How can I graphically interpret/picture what it means for a power series to diverge/converge?

Question

A power series is said to converge at a point $x$ if $\lim_{m\to\infty} \sum_{n=0}^{m} a_{n}(x-x_{0})^{n}$ exists for that x and it also has radius of convergence about $x_{0}$. How can I picture what is going on when it says that a power series has a radius of convergence about a point $x_{0}$ and that it can converge to another point, say $x_{1}$, within this radius? And how does that mean that it can't converge for all other values of $x$ outside the interval?

Answer 1

To better understand power series let us look back on just regular infinite series.

When you have an infinite series problem you are given a sequence (an), but instead of analyzing the individual points (x,y) and most likely plotting them you are adding those y values up to get a sum.

Let me give you an example. If you lived forever and I gave you a dollar each day you would have an infinite amount of money as time goes to infinity. However, what if I gave you a dollar on the first day and then half a dollar on the next day and then continued with this process?

If the amount that you keep adding stays the same or increases then the infinite series will diverge and go to infinity, but if the amount that is being added decreases then it will converge.

Now that we understand simple convergence and divergence for infinite series let us now talk about power series.

The only difference between infinite series and power series is that there is a variable x that is put in the sequence that you are summing up.

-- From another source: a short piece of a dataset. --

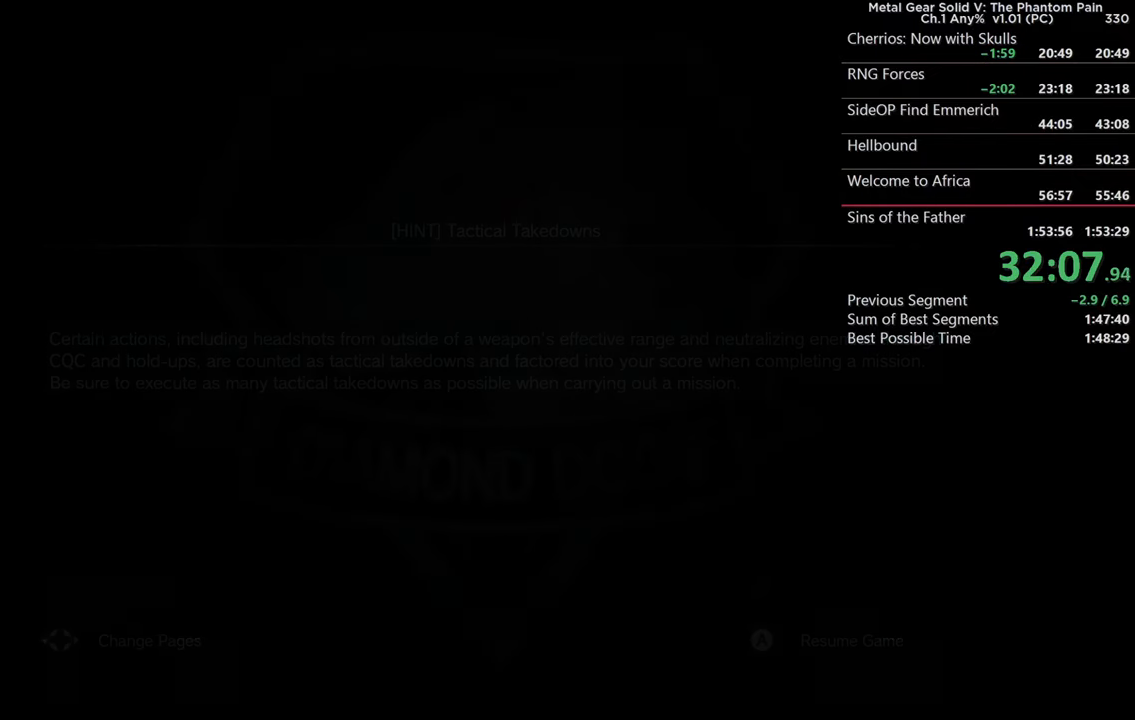
{"buttons": [], "left_stick": "center", "right_stick": "center", "events": [[183, "START", "down"], [383, "START", "up"]]}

Because there is a variable that means that different values can be plugged into it. When you plug a value say x=3 into the sequence then it changes the sequence. So in other words you have many many different sequences that you are trying to find the infinite sum of. Some of these sequences will diverge and others will converge.

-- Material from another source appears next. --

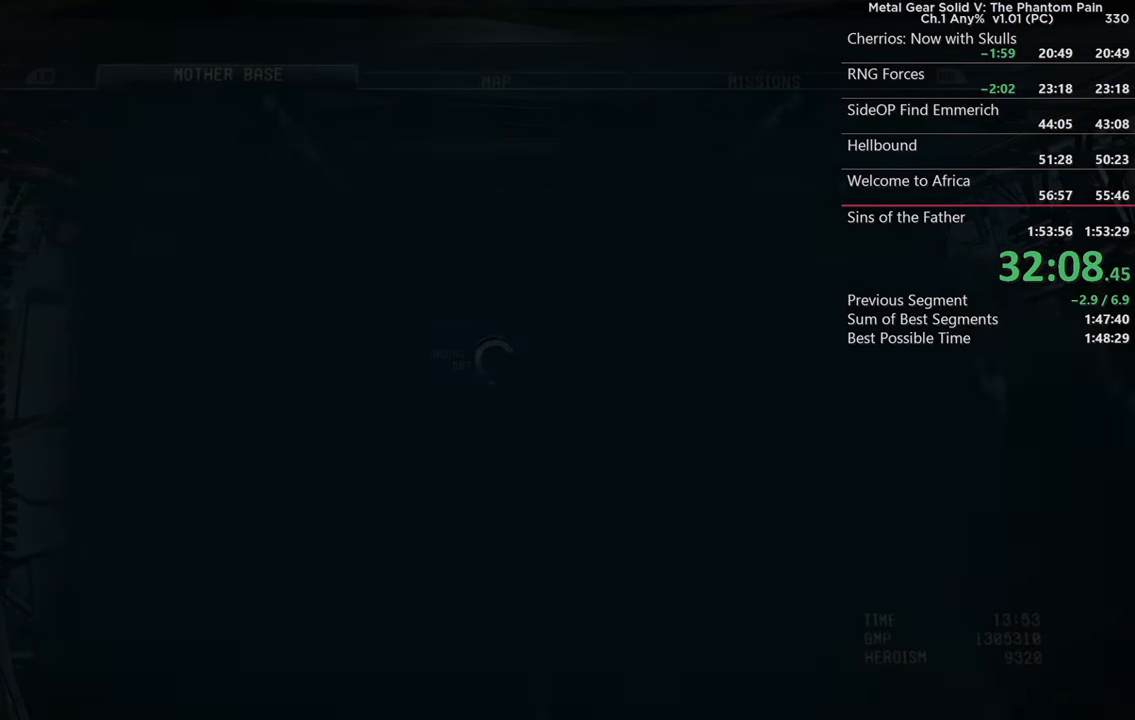
{"buttons": [], "left_stick": "center", "right_stick": "center", "events": []}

It turns out that the particular sequences that converge all converge on a certain continuous interval. The center of this interval is called the radius of convergence.

This means that any x value that lies within this interval will make the sequence converge and anything outside of the interval will diverge. This radius is also unique. There cannot be two different intervals of convergence on the x axis for a particular sequence.

For the interval of convergence the interval itself may include its endpoint or not include its endpoints.

Answer 2

A graphical explanation might be difficult to obtain past the $(x-x_0)^3$ term, but the radius of convergence can be understood with reference to the $\textbf{Ratio Test for Convergence}$.

In order for the series to converge for a particular value of $x$ it must be the case that

\begin{equation} \lim_{n\to\infty}\left\vert \dfrac{a_{n+1}(x-x_0)^{n+1}}{a_n(x-x_0)^n}\right\vert<1 \end{equation}

This requirement simplifies to

\begin{equation} \left\vert x-x_0 \right\vert\lim_{n\to\infty}\left\vert \dfrac{a_{n+1}}{a_n}\right\vert<1 \tag{1} \end{equation}

Let ${\displaystyle\lim_{n\to\infty}\left\vert\frac{a_{n+1}}{a_n} \right\vert=c\ge0}$.

If $c=0$ then inequality ($1$) is satisfied for all $x\in\mathbb{R}$.

But if $0<c<\infty$ then inequality ($1$) becomes

\begin{equation} \left\vert x-x_0 \right\vert<\dfrac{1}{c} \end{equation}

so we are guaranteed convergence for $x\in\left(x_0-\frac{1}{c},x_0+\frac{1}{c} \right)$ and denied convergence for $x\notin\left[x_0-\frac{1}{c},x_0+\frac{1}{c} \right]$. ($^*$)

($^*$) Depending upon the particular series one may also obtain conditional convergence at one or both of the endpoints of the interval of convergence.